Aus dem Schrank geholt: LAST EXIT - Punk: Leben im toten Herz der Städte

Foto

Boris Penth, Günter Franzen (rororo Panther, 1982, 286 S., 9,80 DM, (nur noch antiquarisch) 208 S., £19.95)

„Früher war [...] Rockmusik eine Sache der Jugend. [...] Badges zu tragen, ständig zu Rockkonzerten zu gehen, in Plattenläden rumzuhängen und sich in die Lektüre von Rock-Magazinen zu vertiefen, gilt als ,unseriös‘. [...] oft komme ich mir vor wie ein erwachsener Jugendlicher.“ Nein, das ist keine Aussage eines typischen Ox-Lesers aus dem Jahre 2016, sondern das schrieb 1982 der 32-jährige Musikfan und Journalist Boris Penth (heute Regisseur und Filmemacher) im letzten Kapitel „Rockmusik und Lebensalter“ des zusammen mit Günter Franzen verfassten Buchs über das damals fünf, sechs Jahre alte Phänomen Punk, bei dem man sich damals schon wunderte, warum der nicht längst schon wieder verschwunden war.
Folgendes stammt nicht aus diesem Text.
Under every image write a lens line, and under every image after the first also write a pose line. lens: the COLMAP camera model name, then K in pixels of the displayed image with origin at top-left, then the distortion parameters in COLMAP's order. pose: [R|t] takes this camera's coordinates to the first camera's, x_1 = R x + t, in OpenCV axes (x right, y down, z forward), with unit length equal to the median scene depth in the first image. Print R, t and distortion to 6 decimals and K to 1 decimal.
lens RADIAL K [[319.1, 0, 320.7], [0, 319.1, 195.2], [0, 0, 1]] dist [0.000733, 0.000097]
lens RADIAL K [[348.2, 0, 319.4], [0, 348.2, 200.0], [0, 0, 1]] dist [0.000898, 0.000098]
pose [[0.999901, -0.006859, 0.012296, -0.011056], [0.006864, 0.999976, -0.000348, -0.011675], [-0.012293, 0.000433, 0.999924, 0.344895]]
„Punk in Deutschland. Das ist der Ausbruch der Wut in einem von Städteplanung, Betonmischern, Verwaltungsjuristen, Therapeuten und Kältetechnikern planierten Land“, heißt es auf der Buchrückseite, und im Inneren wird auf 280 Seiten in Interviews ergründet, wie Punk in Deutschland so tickte seinerzeit. „Normale“ Punks kommen zu Wort, etwa HANS-A-PLAST, KORPUS KRISTI, STROMSPERRE und BETONCOMBO, und man lernt, dass die jugendlichen Akteure von damals heute zwar grau geworden, sich die Ursachen von Unzufriedenheit und Frustration eigentlich kaum verändert haben – und heute junge (Punk-)Bands annähernd die gleichen Antworten geben. Manches ändert sich eben nie. Schon wegen dieser Erkenntnis lohnt ein Griff in den Bücherschrank oder die Suche nach diesem damals in einer Auflage von mehreren zehntausend Exemplaren verkauften Taschenbuch mit vielen Fotos von Ulli Weiss. Filmdokumente aus jener Zeit gibt es einige, vor allem aber jede Menge Bücher und Filme aus heutiger Sicht (und Erinnerung), aber der Mensch vergisst, idealisiert, reflektiert, und da ist authentisches Material wie dieses umso spannender.